--- Records to use Enclosed Below ---
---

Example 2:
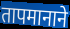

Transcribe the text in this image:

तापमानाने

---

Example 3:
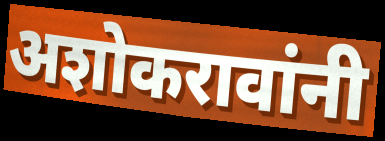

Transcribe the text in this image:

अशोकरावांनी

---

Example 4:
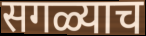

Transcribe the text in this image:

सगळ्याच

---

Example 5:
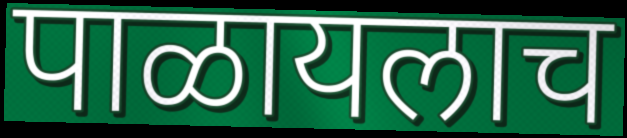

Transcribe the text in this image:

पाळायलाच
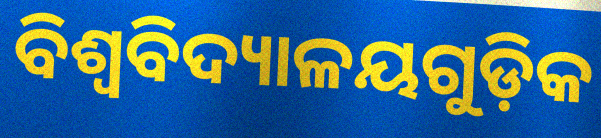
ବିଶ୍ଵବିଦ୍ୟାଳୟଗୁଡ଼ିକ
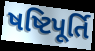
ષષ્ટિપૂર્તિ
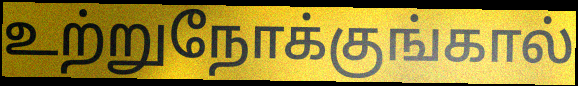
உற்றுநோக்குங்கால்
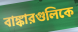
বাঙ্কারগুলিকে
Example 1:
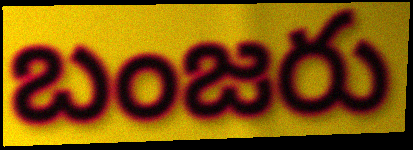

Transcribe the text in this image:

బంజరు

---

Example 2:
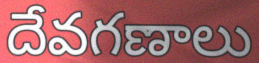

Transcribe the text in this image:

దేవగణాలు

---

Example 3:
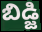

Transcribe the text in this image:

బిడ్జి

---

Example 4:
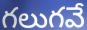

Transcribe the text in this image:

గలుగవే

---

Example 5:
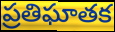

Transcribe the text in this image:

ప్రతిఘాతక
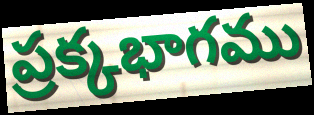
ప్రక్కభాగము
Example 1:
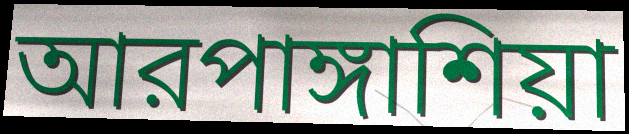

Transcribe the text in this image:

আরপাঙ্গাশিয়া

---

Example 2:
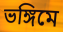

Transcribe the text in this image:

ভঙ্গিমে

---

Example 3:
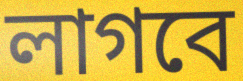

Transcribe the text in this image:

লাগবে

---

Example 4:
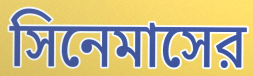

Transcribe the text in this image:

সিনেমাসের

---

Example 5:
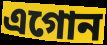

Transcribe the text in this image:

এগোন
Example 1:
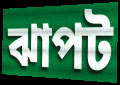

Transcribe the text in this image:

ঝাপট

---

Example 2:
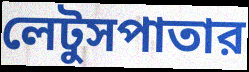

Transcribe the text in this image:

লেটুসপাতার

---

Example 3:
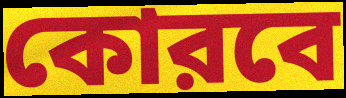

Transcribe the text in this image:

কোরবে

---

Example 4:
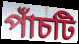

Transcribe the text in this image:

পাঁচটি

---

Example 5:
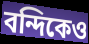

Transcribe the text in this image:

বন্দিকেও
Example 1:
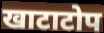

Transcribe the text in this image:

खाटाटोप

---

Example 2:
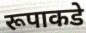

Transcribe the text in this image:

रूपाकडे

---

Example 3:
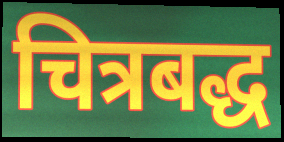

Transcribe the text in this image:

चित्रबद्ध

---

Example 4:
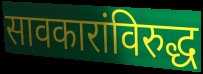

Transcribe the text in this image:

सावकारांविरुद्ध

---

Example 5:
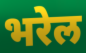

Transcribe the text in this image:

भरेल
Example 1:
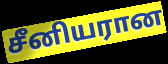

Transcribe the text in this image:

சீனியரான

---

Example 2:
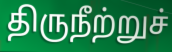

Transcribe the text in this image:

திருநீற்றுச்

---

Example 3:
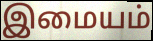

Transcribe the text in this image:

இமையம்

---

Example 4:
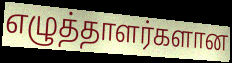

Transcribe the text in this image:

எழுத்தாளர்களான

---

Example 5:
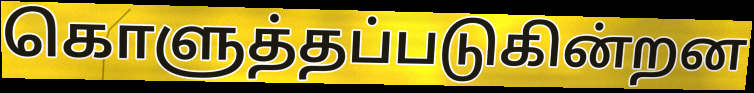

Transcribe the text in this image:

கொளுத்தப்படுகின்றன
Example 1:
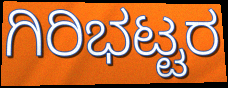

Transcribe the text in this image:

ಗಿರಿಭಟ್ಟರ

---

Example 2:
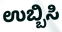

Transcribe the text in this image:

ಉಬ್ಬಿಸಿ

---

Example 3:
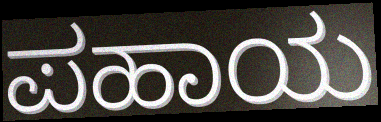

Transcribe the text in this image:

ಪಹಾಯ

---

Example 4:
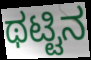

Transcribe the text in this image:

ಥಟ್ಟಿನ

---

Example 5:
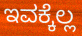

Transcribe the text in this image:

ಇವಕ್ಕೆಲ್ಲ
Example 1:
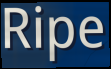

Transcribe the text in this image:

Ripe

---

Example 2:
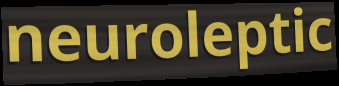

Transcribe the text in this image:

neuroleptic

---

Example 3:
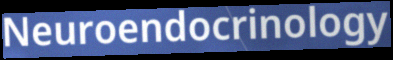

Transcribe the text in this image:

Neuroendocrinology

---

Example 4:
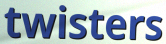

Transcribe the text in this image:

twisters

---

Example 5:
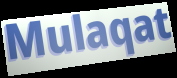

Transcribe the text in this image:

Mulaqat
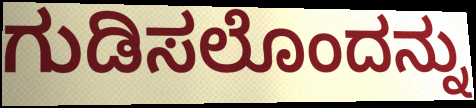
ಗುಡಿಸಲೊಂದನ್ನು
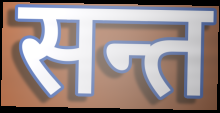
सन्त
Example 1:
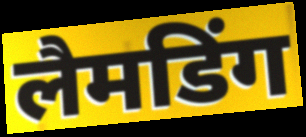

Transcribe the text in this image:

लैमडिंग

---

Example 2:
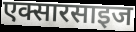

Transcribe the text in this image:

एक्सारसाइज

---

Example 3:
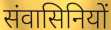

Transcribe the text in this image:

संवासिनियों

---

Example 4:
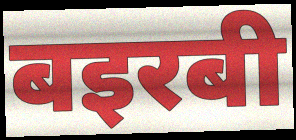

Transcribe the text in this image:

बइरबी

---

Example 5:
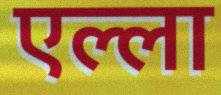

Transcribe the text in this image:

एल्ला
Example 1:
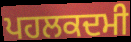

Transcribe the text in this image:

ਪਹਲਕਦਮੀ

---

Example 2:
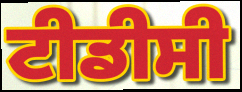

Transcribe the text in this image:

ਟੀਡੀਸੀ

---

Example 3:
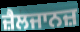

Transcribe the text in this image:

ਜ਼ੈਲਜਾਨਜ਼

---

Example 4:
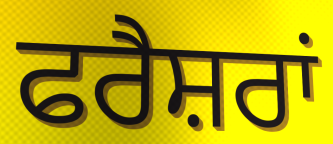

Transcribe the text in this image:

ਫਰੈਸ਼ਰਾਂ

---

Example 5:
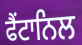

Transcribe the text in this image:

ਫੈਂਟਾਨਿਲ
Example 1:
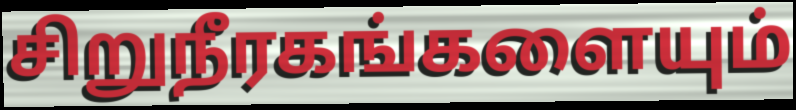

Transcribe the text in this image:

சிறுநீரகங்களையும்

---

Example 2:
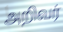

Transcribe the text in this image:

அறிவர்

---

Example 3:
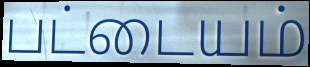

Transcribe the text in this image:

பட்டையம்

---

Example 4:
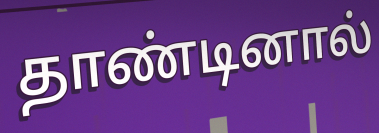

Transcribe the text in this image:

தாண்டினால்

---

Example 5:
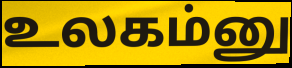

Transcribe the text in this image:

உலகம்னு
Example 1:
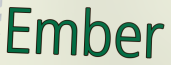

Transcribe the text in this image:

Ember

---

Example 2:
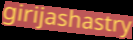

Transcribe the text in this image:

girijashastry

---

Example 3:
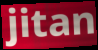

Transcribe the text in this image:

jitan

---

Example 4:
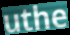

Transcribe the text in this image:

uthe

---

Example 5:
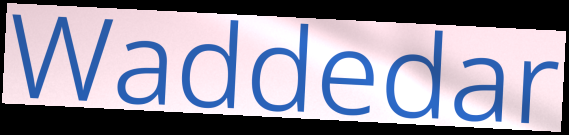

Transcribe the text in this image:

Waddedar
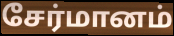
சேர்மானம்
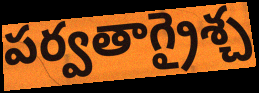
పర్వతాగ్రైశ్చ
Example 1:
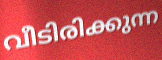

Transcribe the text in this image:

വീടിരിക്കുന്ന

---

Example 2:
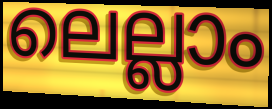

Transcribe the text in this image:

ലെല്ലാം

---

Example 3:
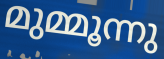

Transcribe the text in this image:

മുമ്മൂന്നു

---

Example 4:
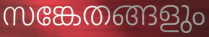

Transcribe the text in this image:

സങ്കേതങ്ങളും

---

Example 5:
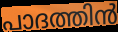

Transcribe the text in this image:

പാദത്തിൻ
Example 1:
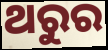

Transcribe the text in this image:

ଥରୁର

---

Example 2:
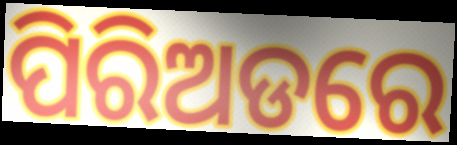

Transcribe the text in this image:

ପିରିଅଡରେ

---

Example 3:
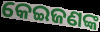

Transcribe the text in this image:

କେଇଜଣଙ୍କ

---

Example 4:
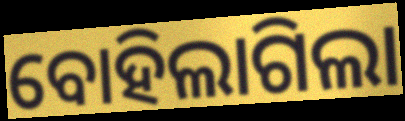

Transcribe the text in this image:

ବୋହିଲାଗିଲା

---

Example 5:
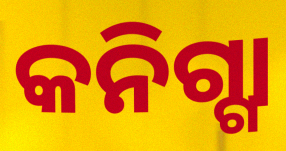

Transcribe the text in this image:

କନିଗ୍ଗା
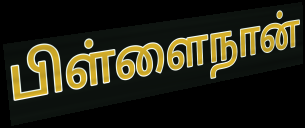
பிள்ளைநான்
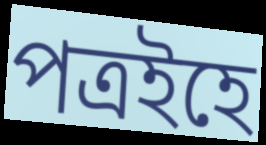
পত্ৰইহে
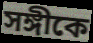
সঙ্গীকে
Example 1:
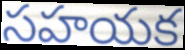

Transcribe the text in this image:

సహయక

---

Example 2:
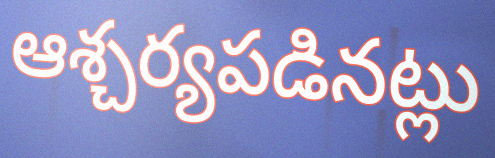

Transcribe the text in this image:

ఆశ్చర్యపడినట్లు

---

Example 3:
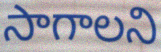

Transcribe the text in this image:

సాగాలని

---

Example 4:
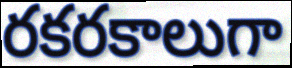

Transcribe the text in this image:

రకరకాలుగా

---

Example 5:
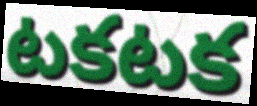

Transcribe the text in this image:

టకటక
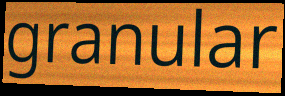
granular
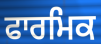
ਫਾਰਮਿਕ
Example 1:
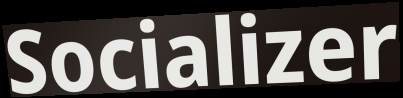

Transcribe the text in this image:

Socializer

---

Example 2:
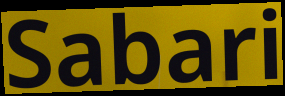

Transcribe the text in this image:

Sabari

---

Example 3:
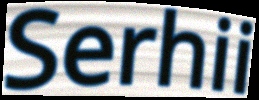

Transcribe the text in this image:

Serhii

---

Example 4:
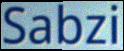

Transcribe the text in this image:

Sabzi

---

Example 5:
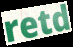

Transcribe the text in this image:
--- End of Enclosed Records to use ---
# [Requirement]
The finished copy should match the data above word for word and contain no pictures.

# [Task response]
---

Example 2:

Transcribe the text in this image:

तापमानाने

---

Example 3:

Transcribe the text in this image:

अशोकरावांनी

---

Example 4:

Transcribe the text in this image:

सगळ्याच

---

Example 5:

Transcribe the text in this image:

पाळायलाच
ବିଶ୍ଵବିଦ୍ୟାଳୟଗୁଡ଼ିକ
ષષ્ટિપૂર્તિ
உற்றுநோக்குங்கால்
বাঙ্কারগুলিকে
Example 1:

Transcribe the text in this image:

బంజరు

---

Example 2:

Transcribe the text in this image:

దేవగణాలు

---

Example 3:

Transcribe the text in this image:

బిడ్జి

---

Example 4:

Transcribe the text in this image:

గలుగవే

---

Example 5:

Transcribe the text in this image:

ప్రతిఘాతక
ప్రక్కభాగము
Example 1:

Transcribe the text in this image:

আরপাঙ্গাশিয়া

---

Example 2:

Transcribe the text in this image:

ভঙ্গিমে

---

Example 3:

Transcribe the text in this image:

লাগবে

---

Example 4:

Transcribe the text in this image:

সিনেমাসের

---

Example 5:

Transcribe the text in this image:

এগোন
Example 1:

Transcribe the text in this image:

ঝাপট

---

Example 2:

Transcribe the text in this image:

লেটুসপাতার

---

Example 3:

Transcribe the text in this image:

কোরবে

---

Example 4:

Transcribe the text in this image:

পাঁচটি

---

Example 5:

Transcribe the text in this image:

বন্দিকেও
Example 1:

Transcribe the text in this image:

खाटाटोप

---

Example 2:

Transcribe the text in this image:

रूपाकडे

---

Example 3:

Transcribe the text in this image:

चित्रबद्ध

---

Example 4:

Transcribe the text in this image:

सावकारांविरुद्ध

---

Example 5:

Transcribe the text in this image:

भरेल
Example 1:

Transcribe the text in this image:

சீனியரான

---

Example 2:

Transcribe the text in this image:

திருநீற்றுச்

---

Example 3:

Transcribe the text in this image:

இமையம்

---

Example 4:

Transcribe the text in this image:

எழுத்தாளர்களான

---

Example 5:

Transcribe the text in this image:

கொளுத்தப்படுகின்றன
Example 1:

Transcribe the text in this image:

ಗಿರಿಭಟ್ಟರ

---

Example 2:

Transcribe the text in this image:

ಉಬ್ಬಿಸಿ

---

Example 3:

Transcribe the text in this image:

ಪಹಾಯ

---

Example 4:

Transcribe the text in this image:

ಥಟ್ಟಿನ

---

Example 5:

Transcribe the text in this image:

ಇವಕ್ಕೆಲ್ಲ
Example 1:

Transcribe the text in this image:

Ripe

---

Example 2:

Transcribe the text in this image:

neuroleptic

---

Example 3:

Transcribe the text in this image:

Neuroendocrinology

---

Example 4:

Transcribe the text in this image:

twisters

---

Example 5:

Transcribe the text in this image:

Mulaqat
ಗುಡಿಸಲೊಂದನ್ನು
सन्त
Example 1:

Transcribe the text in this image:

लैमडिंग

---

Example 2:

Transcribe the text in this image:

एक्सारसाइज

---

Example 3:

Transcribe the text in this image:

संवासिनियों

---

Example 4:

Transcribe the text in this image:

बइरबी

---

Example 5:

Transcribe the text in this image:

एल्ला
Example 1:

Transcribe the text in this image:

ਪਹਲਕਦਮੀ

---

Example 2:

Transcribe the text in this image:

ਟੀਡੀਸੀ

---

Example 3:

Transcribe the text in this image:

ਜ਼ੈਲਜਾਨਜ਼

---

Example 4:

Transcribe the text in this image:

ਫਰੈਸ਼ਰਾਂ

---

Example 5:

Transcribe the text in this image:

ਫੈਂਟਾਨਿਲ
Example 1:

Transcribe the text in this image:

சிறுநீரகங்களையும்

---

Example 2:

Transcribe the text in this image:

அறிவர்

---

Example 3:

Transcribe the text in this image:

பட்டையம்

---

Example 4:

Transcribe the text in this image:

தாண்டினால்

---

Example 5:

Transcribe the text in this image:

உலகம்னு
Example 1:

Transcribe the text in this image:

Ember

---

Example 2:

Transcribe the text in this image:

girijashastry

---

Example 3:

Transcribe the text in this image:

jitan

---

Example 4:

Transcribe the text in this image:

uthe

---

Example 5:

Transcribe the text in this image:

Waddedar
சேர்மானம்
పర్వతాగ్రైశ్చ
Example 1:

Transcribe the text in this image:

വീടിരിക്കുന്ന

---

Example 2:

Transcribe the text in this image:

ലെല്ലാം

---

Example 3:

Transcribe the text in this image:

മുമ്മൂന്നു

---

Example 4:

Transcribe the text in this image:

സങ്കേതങ്ങളും

---

Example 5:

Transcribe the text in this image:

പാദത്തിൻ
Example 1:

Transcribe the text in this image:

ଥରୁର

---

Example 2:

Transcribe the text in this image:

ପିରିଅଡରେ

---

Example 3:

Transcribe the text in this image:

କେଇଜଣଙ୍କ

---

Example 4:

Transcribe the text in this image:

ବୋହିଲାଗିଲା

---

Example 5:

Transcribe the text in this image:

କନିଗ୍ଗା
பிள்ளைநான்
পত্ৰইহে
সঙ্গীকে
Example 1:

Transcribe the text in this image:

సహయక

---

Example 2:

Transcribe the text in this image:

ఆశ్చర్యపడినట్లు

---

Example 3:

Transcribe the text in this image:

సాగాలని

---

Example 4:

Transcribe the text in this image:

రకరకాలుగా

---

Example 5:

Transcribe the text in this image:

టకటక
granular
ਫਾਰਮਿਕ
Example 1:

Transcribe the text in this image:

Socializer

---

Example 2:

Transcribe the text in this image:

Sabari

---

Example 3:

Transcribe the text in this image:

Serhii

---

Example 4:

Transcribe the text in this image:

Sabzi

---

Example 5:

Transcribe the text in this image:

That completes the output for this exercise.